Does anyone have an idea?
Select[GatherBy[{{1, a}, {10, a}, {5, b}, {4, c}}, Last], Length[#] > 1 &]
seems to do what you want. Alternatives to this construction include:
DeleteCases[GatherBy[{{1, a}, {10, a}, {5, b}, {4, c}}, Last], {_List}]
and
DeleteCases[GatherBy[{{1, a}, {10, a}, {5, b}, {4, c}}, Last], {{__}}]
GatherBy is usually fastest, but Sow and Reap are more flexible. Here is a method using those.
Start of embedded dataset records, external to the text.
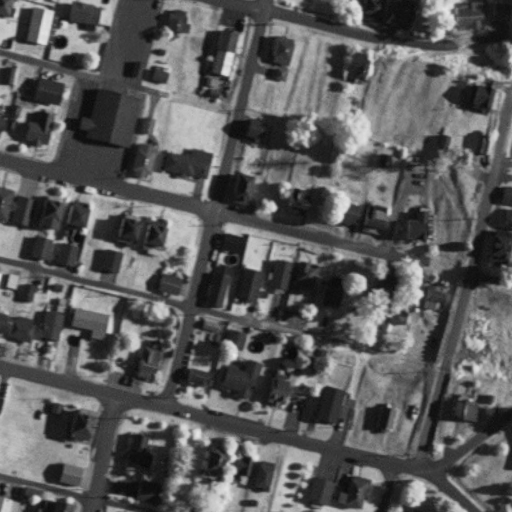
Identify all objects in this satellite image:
building: (4, 6)
building: (369, 7)
building: (80, 12)
building: (399, 12)
building: (498, 12)
building: (465, 16)
building: (174, 19)
road: (377, 29)
road: (118, 40)
building: (222, 46)
building: (278, 49)
building: (353, 65)
road: (83, 74)
building: (44, 90)
building: (474, 95)
building: (108, 114)
building: (107, 116)
building: (0, 118)
road: (75, 124)
building: (36, 128)
building: (251, 128)
parking lot: (84, 141)
road: (94, 155)
building: (140, 158)
building: (186, 162)
road: (504, 174)
building: (238, 187)
building: (505, 195)
building: (3, 201)
road: (216, 203)
road: (213, 207)
building: (46, 211)
building: (345, 211)
building: (73, 214)
building: (370, 219)
building: (413, 225)
building: (124, 228)
building: (149, 236)
building: (229, 242)
building: (38, 246)
building: (496, 246)
building: (63, 253)
building: (108, 259)
building: (278, 273)
building: (302, 274)
road: (492, 277)
building: (165, 283)
building: (246, 284)
building: (383, 287)
building: (213, 288)
road: (467, 290)
building: (25, 291)
building: (330, 291)
building: (429, 300)
road: (172, 301)
building: (85, 318)
building: (48, 323)
building: (18, 327)
building: (145, 359)
building: (196, 375)
building: (239, 378)
building: (274, 391)
building: (0, 395)
building: (325, 403)
building: (54, 408)
building: (462, 409)
road: (194, 414)
building: (382, 416)
building: (79, 422)
road: (473, 443)
building: (135, 449)
road: (106, 454)
building: (210, 461)
building: (238, 465)
road: (405, 465)
building: (260, 475)
road: (450, 486)
road: (389, 488)
building: (316, 489)
building: (144, 490)
road: (80, 491)
building: (351, 491)
building: (6, 504)
building: (50, 505)
building: (414, 509)
building: (117, 510)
data = {{5, "f"}, {10, "b"}, {10, "e"}, {6, "c"}, {3, "c"}, {6, "e"},
{4, "a"}, {2, "c"}, {6, "f"}, {2, "g"}, {9, "e"}, {0, "d"},
{10, "c"}, {6, "b"}, {6, "c"}};
Reap[Sow @@@ data, _, {#2,#}&][[2]] ~Cases~ {{_, __},_}
{{{5, 6}, "f"}, {{10, 6}, "b"}, {{10, 6, 9}, "e"}, {{6, 3, 2, 10, 6}, "c"}}
As you can see, the output is in a somewhat different format, but one that IMHO may itself be useful. You can recover your original output with Thread, e.g. Thread /@ on the output above:
{{{5, "f"}, {6, "f"}}, {{10, "b"}, {6, "b"}}, {{10, "e"}, {6, "e"}, {9, "e"}}, {{6, "c"}, {3, "c"}, {2, "c"}, {10, "c"}, {6, "c"}}}
Using some functions which were not availabe at the time the question was posed
list = {{1, a}, {10, a}, {5, b}, {4, c}};
f[x : {{, a}, {, a}}] := Splice[x]
f[_] := Nothing
BlockMap[f, list, 2, 1]
{{1, a}, {10, a}}
Using Cases:
data1 = {{1, a}, {10, a}, {5, b}, {4, c}};
data2 = {{1, a}, {10, a}, {5, b}, {4, c}, {7, c}};
Cases[#, {_, Alternatives @@ Keys[Select[CountsBy[#, Last], # > 1 &]]}] &@data1
({{1, a}, {10, a}})
Cases[#, {_, Alternatives @@ Keys[Select[CountsBy[#, Last], # > 1 &]]}] &@data2
({{1, a}, {10, a}, {4, c}, {7, c}})
Or using Pick, GatherBy and the third argument of GroupBy:
data3 = {{5, "f"}, {10, "b"}, {10, "e"}, {6, "c"}, {3, "c"}, {6, "e"}, {4, "a"},
{2, "c"}, {6, "f"}, {2, "g"}, {9, "e"}, {0, "d"}, {10, "c"}, {6, "b"},
{6, "c"}};
Pick[GatherBy[#, Last], Values[GroupBy[#, Last, Length[#] > 1 &]]] &@data3
({{{5, "f"}, {6, "f"}}, {{10, "b"}, {6, "b"}}, {{10, "e"}, {6, "e"}, {9, "e"}},
{{6, "c"}, {3, "c"}, {2, "c"}, {10, "c"}, {6, "c"}}})